Stocks edged up on Monday as a cost-cutting plan from General Motors Corp and a rebound in technology stocks offset fears that a possible global flu outbreak could delay an economic recovery.

GM shares surged 25 percent after the troubled automaker announced a sweeping restructuring that investors hoped would keep the company alive as it tries to secure government funding.

Cell-phone chip supplier Qualcomm Inc was a bright spot on the Nasdaq, up 6 percent at $43.82 after it swung to a quarterly loss but raised its full-year revenue target on signs of market improvement.

The market opened lower as governments around the world moved to contain the spread of a possible swine flu outbreak, as a virus that is believed to have killed over 100 people in Mexico spread to the United States and Canada and may have reached as far as New Zealand.

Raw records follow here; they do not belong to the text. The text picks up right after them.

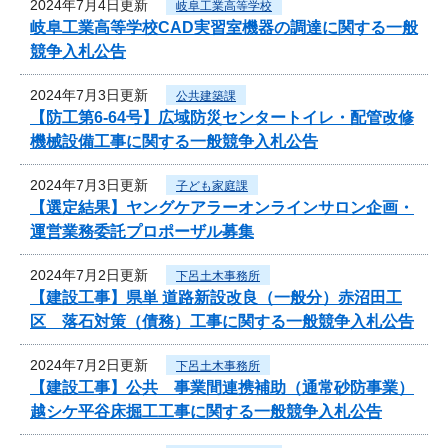
2024年7月4日更新
岐阜工業高等学校
岐阜工業高等学校CAD実習室機器の調達に関する一般
競争入札公告
2024年7月3日更新
公共建築課
【防工第6-64号】広域防災センタートイレ・配管改修
機械設備工事に関する一般競争入札公告
2024年7月3日更新
子ども家庭課
【選定結果】ヤングケアラーオンラインサロン企画・
運営業務委託プロポーザル募集
2024年7月2日更新
下呂土木事務所
【建設工事】県単 道路新設改良（一般分）赤沼田工
区 落石対策（債務）工事に関する一般競争入札公告
2024年7月2日更新
下呂土木事務所
【建設工事】公共 事業間連携補助（通常砂防事業）
越シケ平谷床掘工工事に関する一般競争入札公告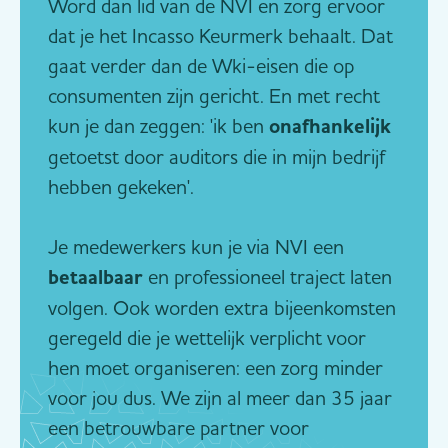
Word dan lid van de NVI en zorg ervoor
dat je het Incasso Keurmerk behaalt. Dat
gaat verder dan de Wki-eisen die op
consumenten zijn gericht. En met recht
kun je dan zeggen: 'ik ben
onafhankelijk
getoetst door auditors die in mijn bedrijf
hebben gekeken'.
Je medewerkers kun je via NVI een
betaalbaar
en professioneel traject laten
volgen. Ook worden extra bijeenkomsten
geregeld die je wettelijk verplicht voor
hen moet organiseren: een zorg minder
voor jou dus. We zijn al meer dan 35 jaar
een betrouwbare partner voor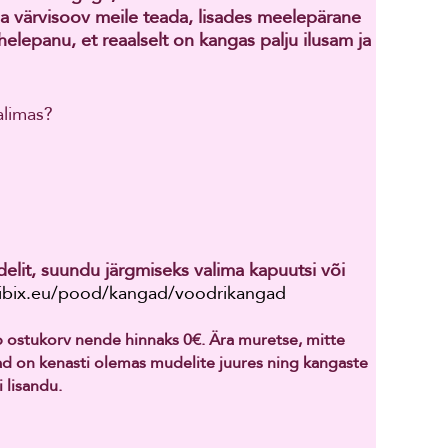
a värvisoov meile teada, lisades meelepärane
elepanu, et reaalselt on kangas palju ilusam ja
alimas?
delit, suundu järgmiseks valima kapuutsi või
bibix.eu/pood/kangad/voodrikangad
ab ostukorv nende hinnaks 0€. Ära muretse, mitte
nad on kenasti olemas mudelite juures ning kangaste
 lisandu.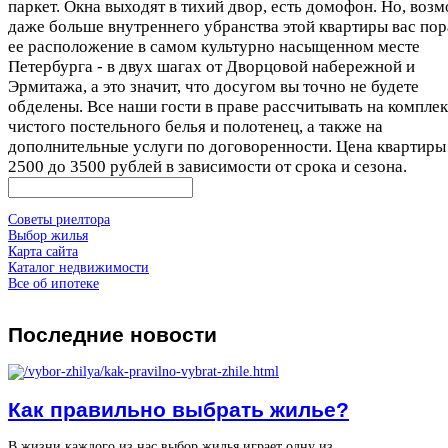
паркет. Окна выходят в тихий двор, есть домофон. Но, воз
даже больше внутреннего убранства этой квартиры вас пор
ее расположение в самом культурно насыщенном месте
Петербурга - в двух шагах от Дворцовой набережной и
Эрмитажа, а это значит, что досугом вы точно не будете
обделены. Все наши гости в праве рассчитывать на компле
чистого постельного белья и полотенец, а также на
дополнительные услуги по договоренности. Цена квартиры
2500 до 3500 рублей в зависимости от срока и сезона.
Советы риелтора
Выбор жилья
Карта сайта
Каталог недвижимости
Все об ипотеке
Последние
новости
Как правильно выбрать жилье?
В жизни каждого из нас выбор жилья играет одну из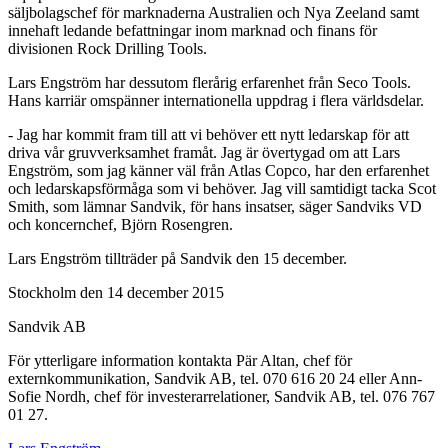
säljbolagschef för marknaderna Australien och Nya Zeeland samt
innehaft ledande befattningar inom marknad och finans för
divisionen Rock Drilling Tools.
Lars Engström har dessutom flerårig erfarenhet från Seco Tools.
Hans karriär omspänner internationella uppdrag i flera världsdelar.
- Jag har kommit fram till att vi behöver ett nytt ledarskap för att
driva vår gruvverksamhet framåt. Jag är övertygad om att Lars
Engström, som jag känner väl från Atlas Copco, har den erfarenhet
och ledarskapsförmåga som vi behöver. Jag vill samtidigt tacka Scot
Smith, som lämnar Sandvik, för hans insatser, säger Sandviks VD
och koncernchef, Björn Rosengren.
Lars Engström tillträder på Sandvik den 15 december.
Stockholm den 14 december 2015
Sandvik AB
För ytterligare information kontakta Pär Altan, chef för
externkommunikation, Sandvik AB, tel. 070 616 20 24 eller Ann-
Sofie Nordh, chef för investerarrelationer, Sandvik AB, tel. 076 767
01 27.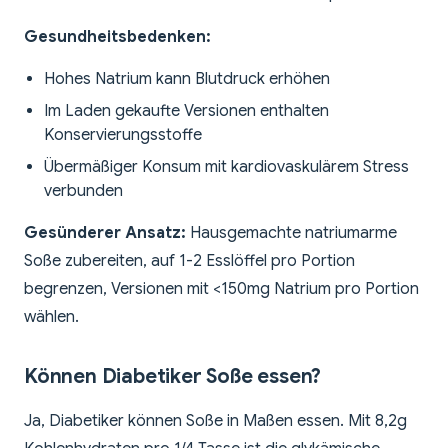
Gesundheitsbedenken:
Hohes Natrium kann Blutdruck erhöhen
Im Laden gekaufte Versionen enthalten
Konservierungsstoffe
Übermäßiger Konsum mit kardiovaskulärem Stress
verbunden
Gesünderer Ansatz:
Hausgemachte natriumarme
Soße zubereiten, auf 1-2 Esslöffel pro Portion
begrenzen, Versionen mit <150mg Natrium pro Portion
wählen.
Können Diabetiker Soße essen?
Ja, Diabetiker können Soße in Maßen essen. Mit 8,2g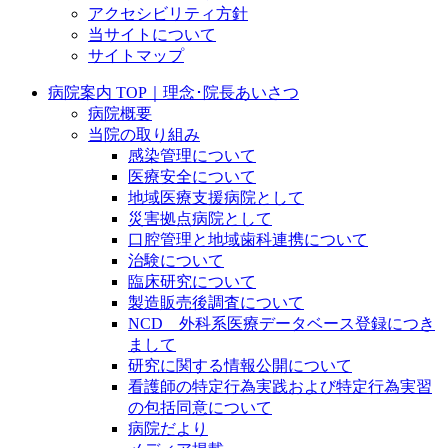
アクセシビリティ方針
当サイトについて
サイトマップ
病院案内 TOP｜理念･院長あいさつ
病院概要
当院の取り組み
感染管理について
医療安全について
地域医療支援病院として
災害拠点病院として
口腔管理と地域歯科連携について
治験について
臨床研究について
製造販売後調査について
NCD 外科系医療データベース登録につき
まして
研究に関する情報公開について
看護師の特定行為実践および特定行為実習
の包括同意について
病院だより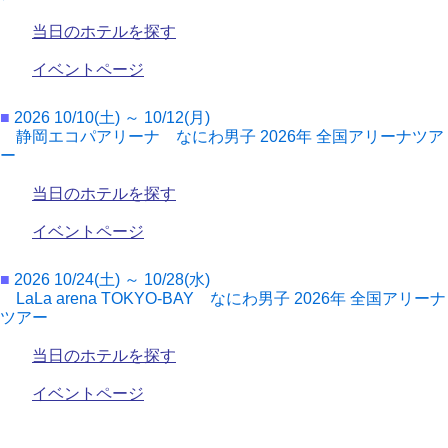
当日のホテルを探す
イベントページ
■
2026 10/10(土) ～ 10/12(月)
静岡エコパアリーナ なにわ男子 2026年 全国アリーナツア
ー
当日のホテルを探す
イベントページ
■
2026 10/24(土) ～ 10/28(水)
LaLa arena TOKYO-BAY なにわ男子 2026年 全国アリーナ
ツアー
当日のホテルを探す
イベントページ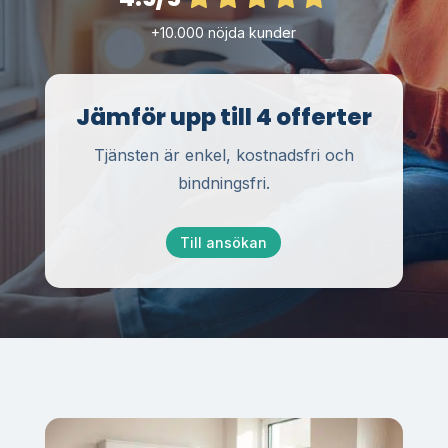
+10.000 nöjda kunder
Jämför upp till 4 offerter
Tjänsten är enkel, kostnadsfri och
bindningsfri.
Till ansökan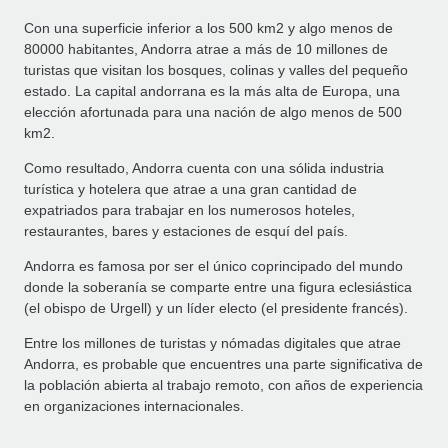
Con una superficie inferior a los 500 km2 y algo menos de
80000 habitantes, Andorra atrae a más de 10 millones de
turistas que visitan los bosques, colinas y valles del pequeño
estado. La capital andorrana es la más alta de Europa, una
elección afortunada para una nación de algo menos de 500
km2.
Como resultado, Andorra cuenta con una sólida industria
turística y hotelera que atrae a una gran cantidad de
expatriados para trabajar en los numerosos hoteles,
restaurantes, bares y estaciones de esquí del país.
Andorra es famosa por ser el único coprincipado del mundo
donde la soberanía se comparte entre una figura eclesiástica
(el obispo de Urgell) y un líder electo (el presidente francés).
Entre los millones de turistas y nómadas digitales que atrae
Andorra, es probable que encuentres una parte significativa de
la población abierta al trabajo remoto, con años de experiencia
en organizaciones internacionales.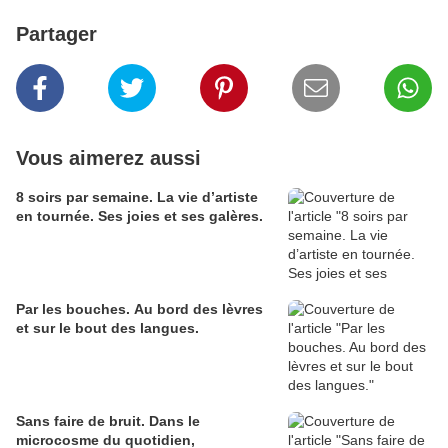
Partager
Vous aimerez aussi
8 soirs par semaine. La vie d’artiste
en tournée. Ses joies et ses galères.
Par les bouches. Au bord des lèvres
et sur le bout des langues.
Sans faire de bruit. Dans le
microcosme du quotidien,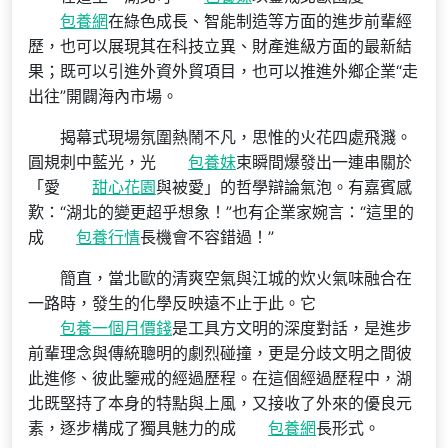
包養網
在綠色成長、智能制造等方面的進步前輩經
歷，也可以展現其在科技立異、財產進級方面的最新結
果；既可以引進外資外貿項目，也可以推進外鄉企業“走
出往”開闢海內市場。
揭幕式現場氛圍熱鬧不凡，思惟的火花四處飛濺。
圓規刺中藍光，光
包養妹
束瞬間爆發出一連串關於
「愛
甜心花園
與被愛」的哲學辯論氣泡。有嘉賓感
歎：“湖北的變更超乎想象！”也有企業家婉言：“這里的
成
包養行情
長機會不容錯過！”
簡直，當北歐的清爽空氣與江城的炊火氣味融合在
一路時，發生的化學反映遠不止于此。它
包養一個月價錢
是工具方文明的深度對話，是進步
前輩理念與傳統聰明的劇烈碰撞，更是分歧文明之間彼
此進修、彼此鑒戒的經過歷程。在這個經過歷程中，湖
北既堅持了本身的特點與上風，又接收了外來的優良元
素，逐步構成了獨具魅力的成
包養網
長形式。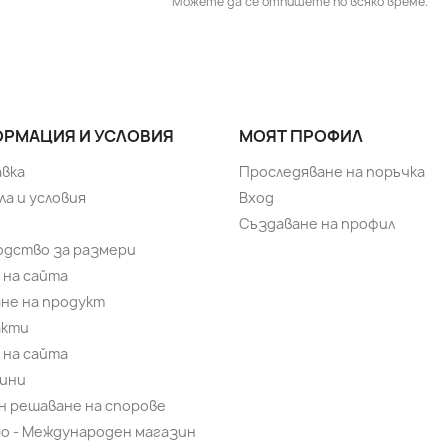
Можете да се отпишете по всяко време.
РМАЦИЯ И УСЛОВИЯ
МОЯТ ПРОФИЛ
вка
Проследяване на поръчка
ла и условия
Вход
Създаване на профил
одство за размери
 на сайта
не на продукт
акти
 на сайта
ини
н решаване на спорове
bo - Международен магазин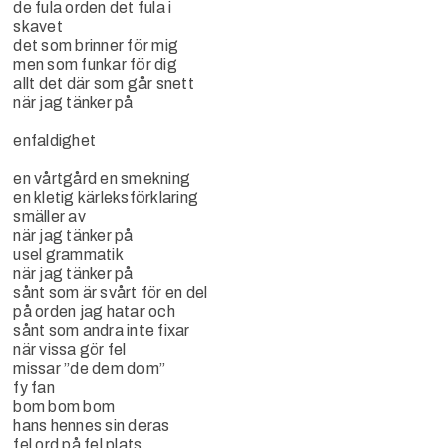
de fula orden det fula i
skavet
det som brinner för mig
men som funkar för dig
allt det där som går snett
när jag tänker på
enfaldighet
en vårtgård en smekning
en kletig kärleksförklaring
smäller av
när jag tänker på
usel grammatik
när jag tänker på
sånt som är svårt för en del
på orden jag hatar och
sånt som andra inte fixar
när vissa gör fel
missar ”de dem dom”
fy fan
bom bom bom
hans hennes sin deras
fel ord på fel plats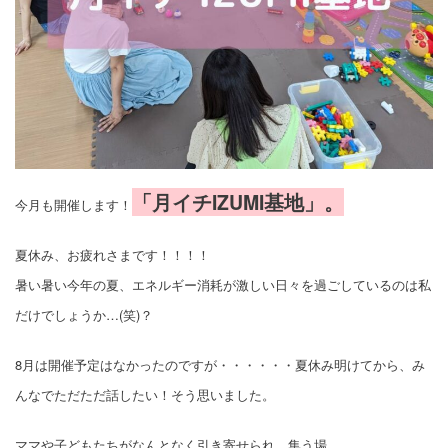
「月イチIZUMI基地」。
今月も開催します！
夏休み、お疲れさまです！！！！
暑い暑い今年の夏、エネルギー消耗が激しい日々を過ごしているのは私
だけでしょうか…(笑)？
8月は開催予定はなかったのですが・・・・・・夏休み明けてから、み
んなでただただ話したい！そう思いました。
ママや子どもたちがなんとなく引き寄せられ、集う場。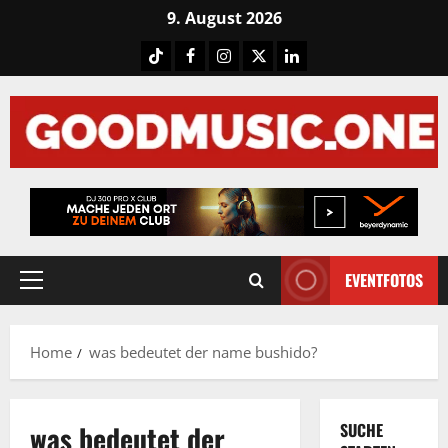
Skip
9. August 2026
to
Tiktok
Facebook
Instagram
X
LinkedIN
content
EVENTFOTOS
Primary
Menu
Home
was bedeutet der name bushido?
was bedeutet der
SUCHE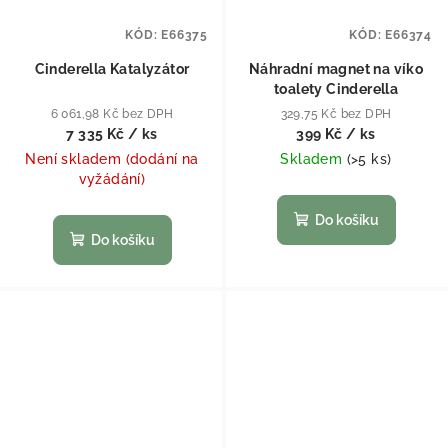
KÓD:
E66375
KÓD:
E66374
Cinderella Katalyzátor
Náhradní magnet na víko
toalety Cinderella
6 061,98 Kč bez DPH
329,75 Kč bez DPH
7 335 Kč
/ ks
399 Kč
/ ks
Není skladem (dodání na
Skladem
(
>5 ks
)
vyžádání)
Do košíku
Do košíku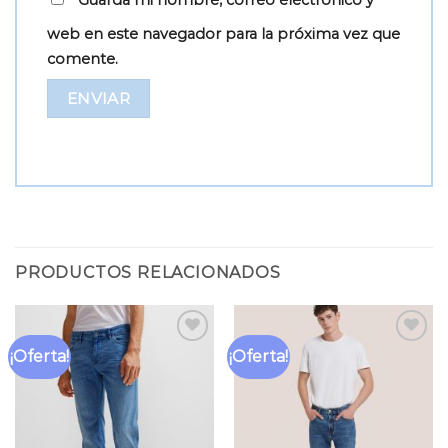
Guarda mi nombre, correo electrónico y
web en este navegador para la próxima vez que
comente.
PRODUCTOS RELACIONADOS
¡Oferta!
¡Oferta!
Añadir
Añadir
a la
a la
lista
lista
de
de
deseos
deseos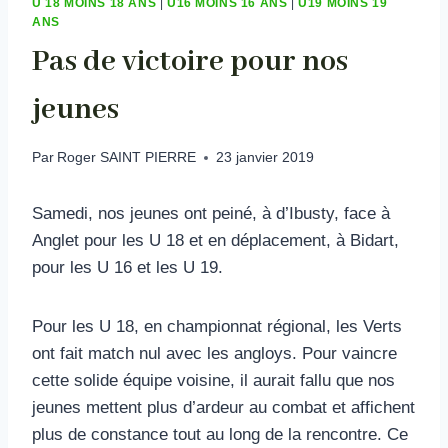
U 18 MOINS 18 ANS
|
U16 MOINS 16 ANS
|
U19 MOINS 19
ANS
Pas de victoire pour nos
jeunes
Par
Roger SAINT PIERRE
23 janvier 2019
Samedi, nos jeunes ont peiné, à d’Ibusty, face à
Anglet pour les U 18 et en déplacement, à Bidart,
pour les U 16 et les U 19.
Pour les U 18, en championnat régional, les Verts
ont fait match nul avec les angloys. Pour vaincre
cette solide équipe voisine, il aurait fallu que nos
jeunes mettent plus d’ardeur au combat et affichent
plus de constance tout au long de la rencontre. Ce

But recent data has suggested the recession could be abating, and quarterly earnings have been less disappointing than Wall Street expected. Investors who bet the market would fall on fears about the flu outbreak were forced to reverse their bets and buy stocks.

Anybody who shorted the opening, thinking that this swine flu was going to break the levels that we've been at, was wrong. said Joe Saluzzi, co-manager of trading at Themis Trading in Chatham, New Jersey.

The only real economic story is that GM appears to be doing well.

The Dow Jones industrial average <.DJI> gained 21.34 points, or 0.26 percent, to 8,097.63. The Standard & Poor's 500 Index <.SPX> rose 0.20 points, or 0.02 percent, to 866.43. The Nasdaq Composite Index <.IXIC> gained 2.08 points, or 0.12 percent, to 1,696.37.